### MATERIAL FOR THE TASK
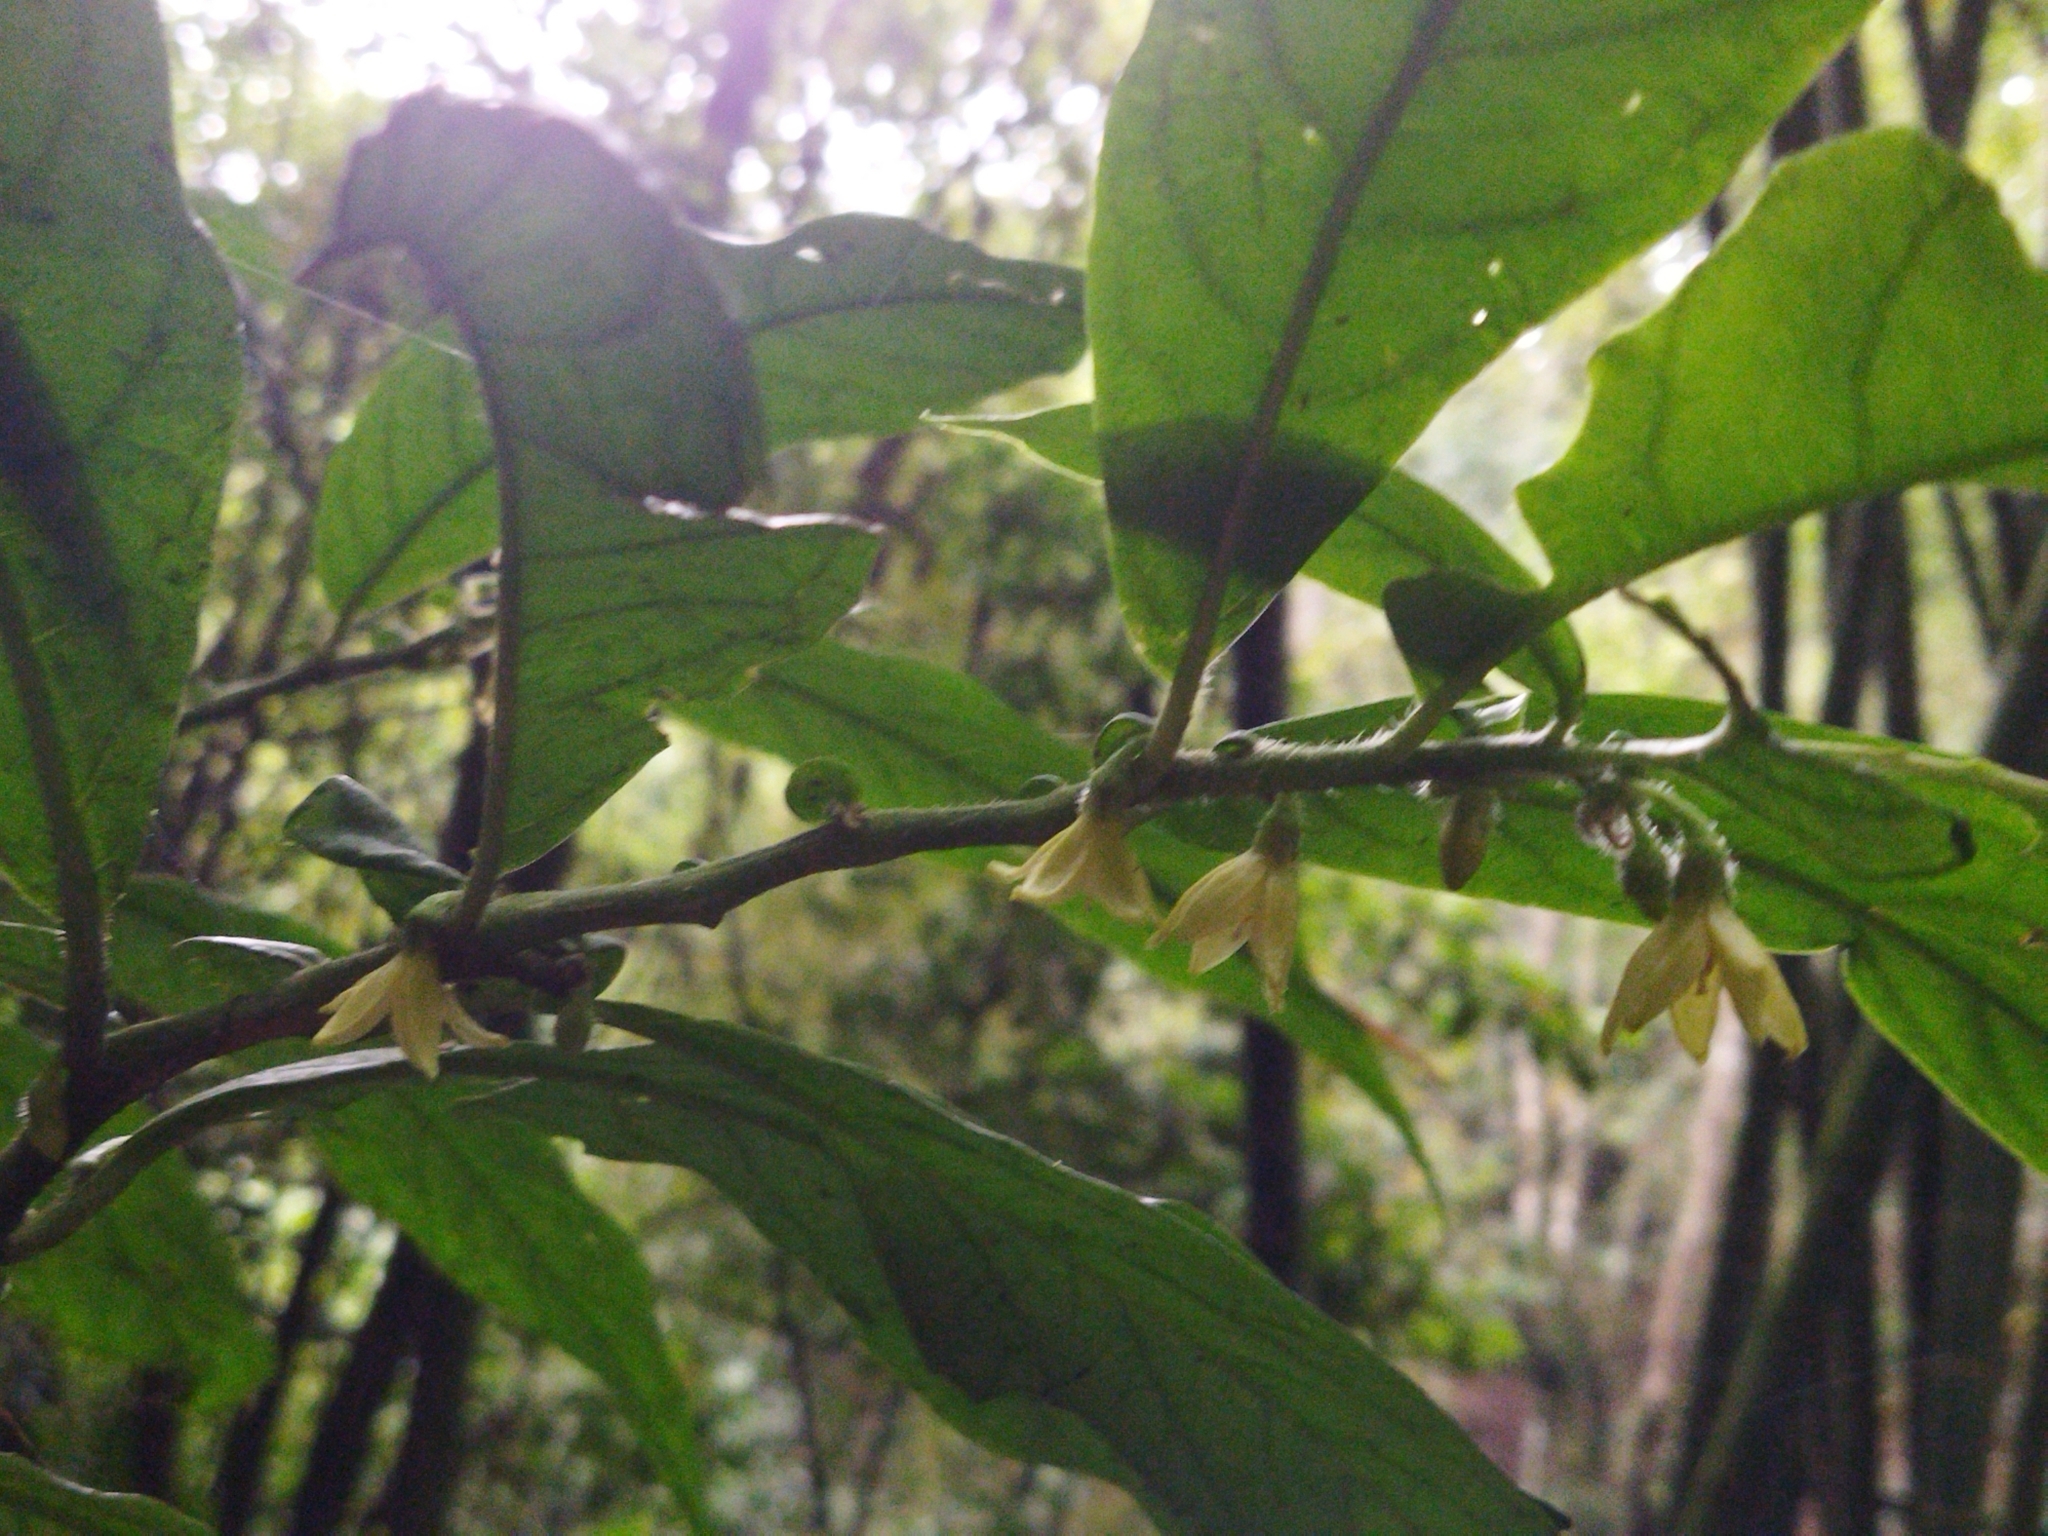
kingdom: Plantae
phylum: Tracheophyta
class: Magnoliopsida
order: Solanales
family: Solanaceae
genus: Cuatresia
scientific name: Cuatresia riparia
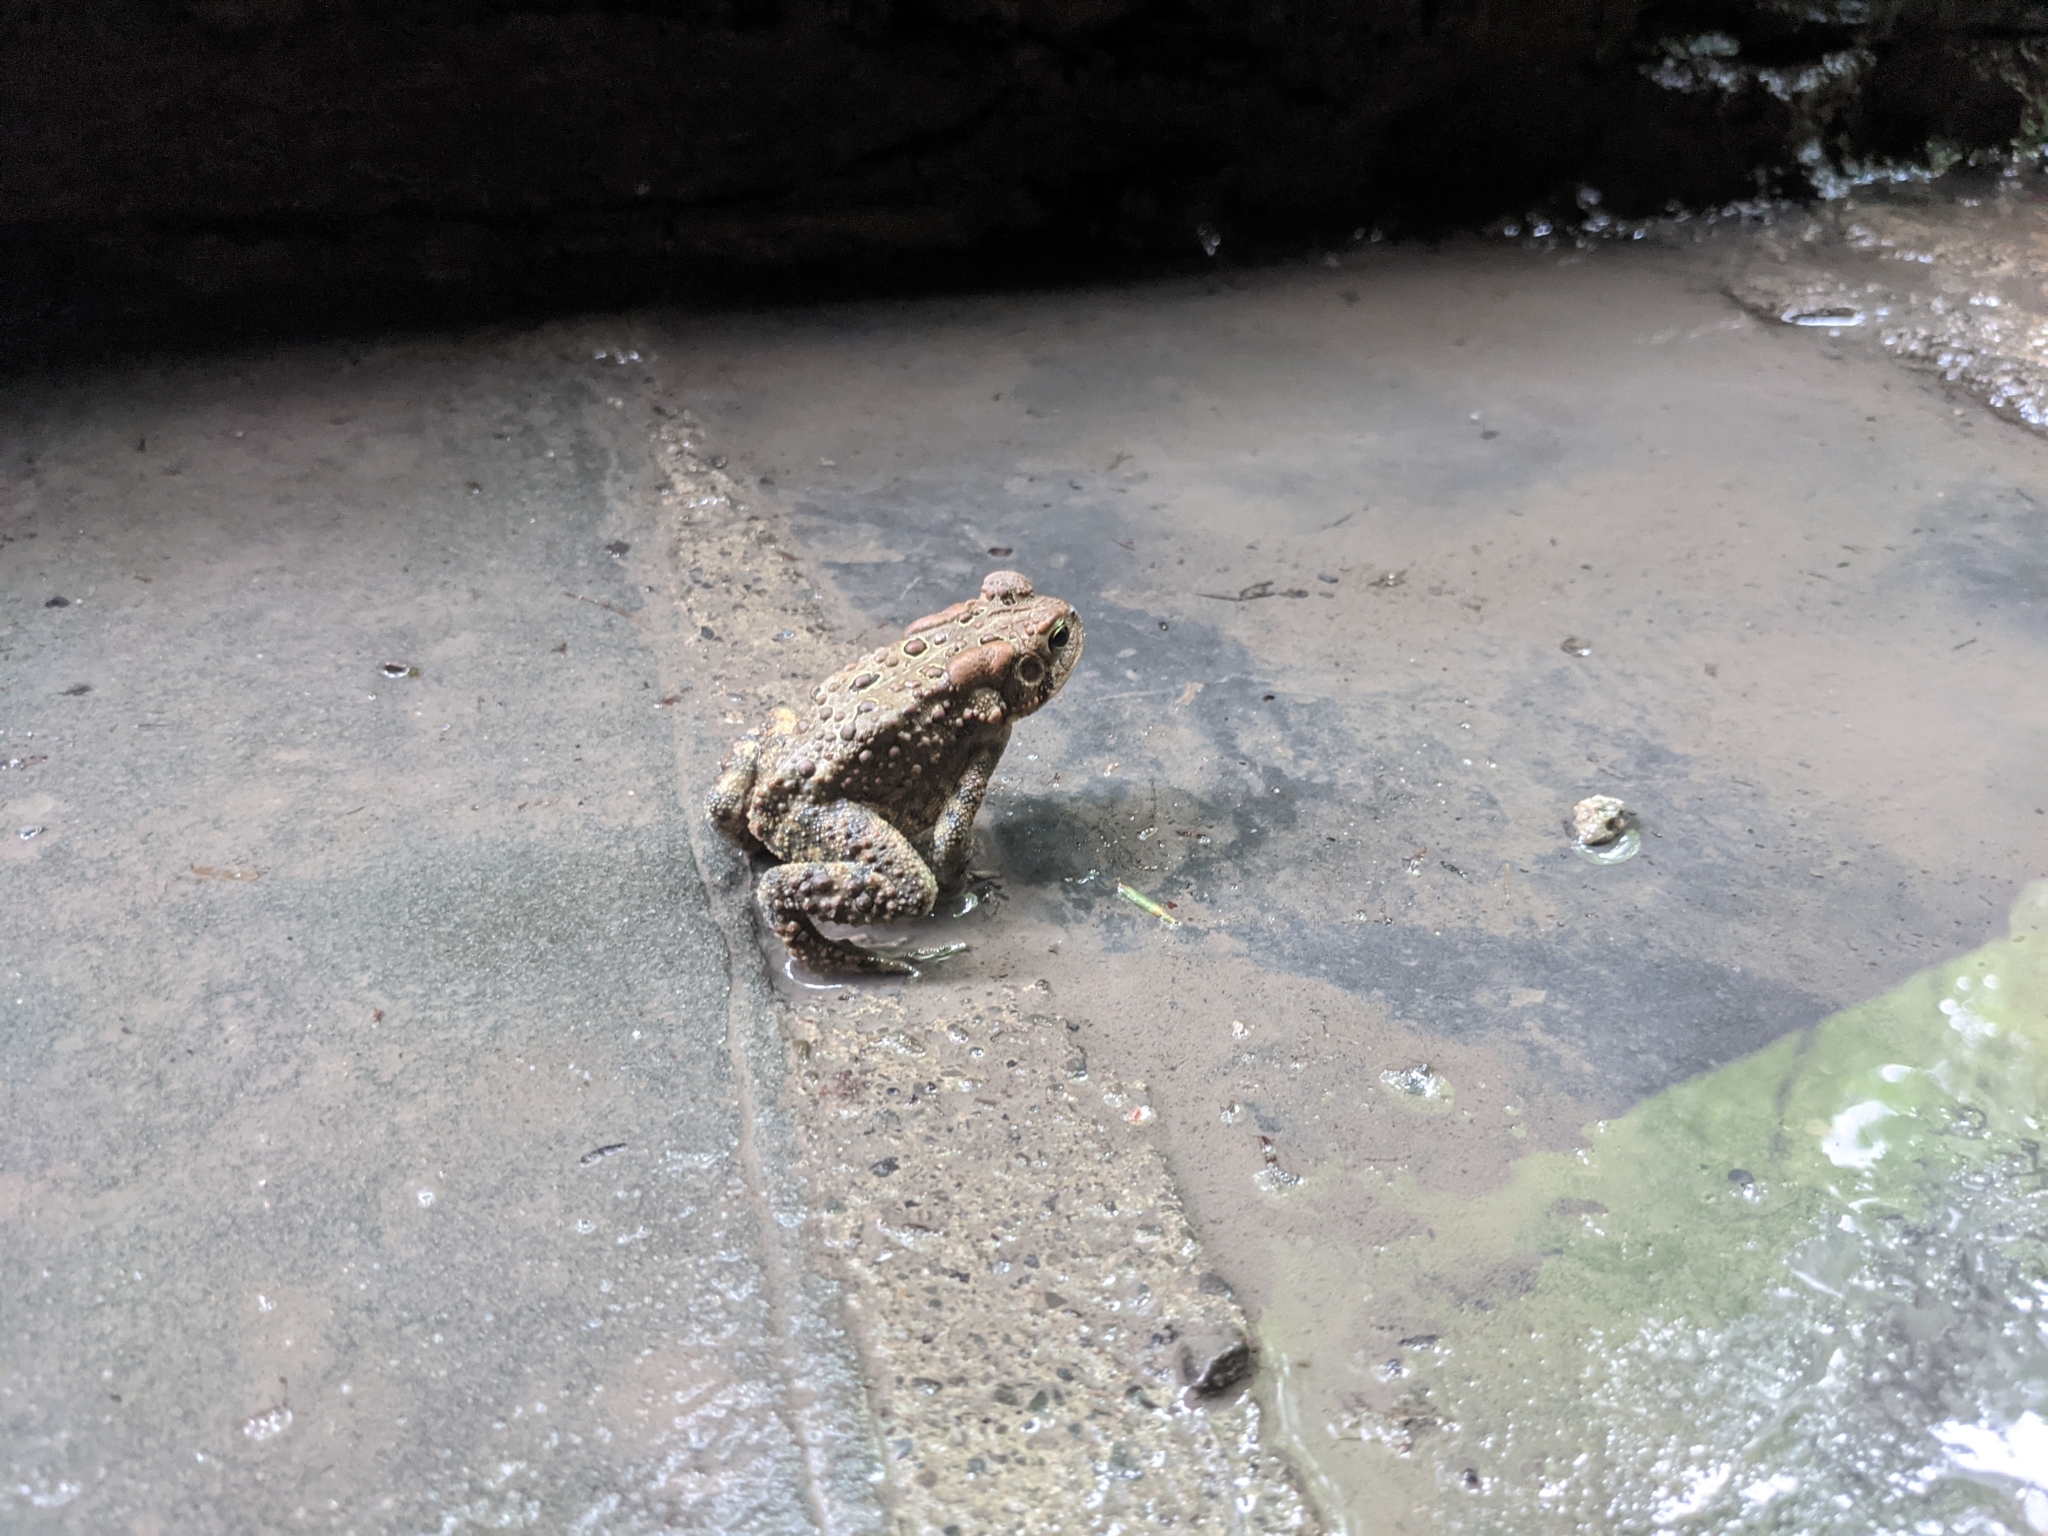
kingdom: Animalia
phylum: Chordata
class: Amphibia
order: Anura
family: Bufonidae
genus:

### AIM
Please copy every line of text in the data above word for word, leaving out the pictures.

### EXPECTED OUTPUT
kingdom: Plantae
phylum: Tracheophyta
class: Magnoliopsida
order: Solanales
family: Solanaceae
genus: Cuatresia
scientific name: Cuatresia riparia
kingdom: Animalia
phylum: Chordata
class: Amphibia
order: Anura
family: Bufonidae
genus:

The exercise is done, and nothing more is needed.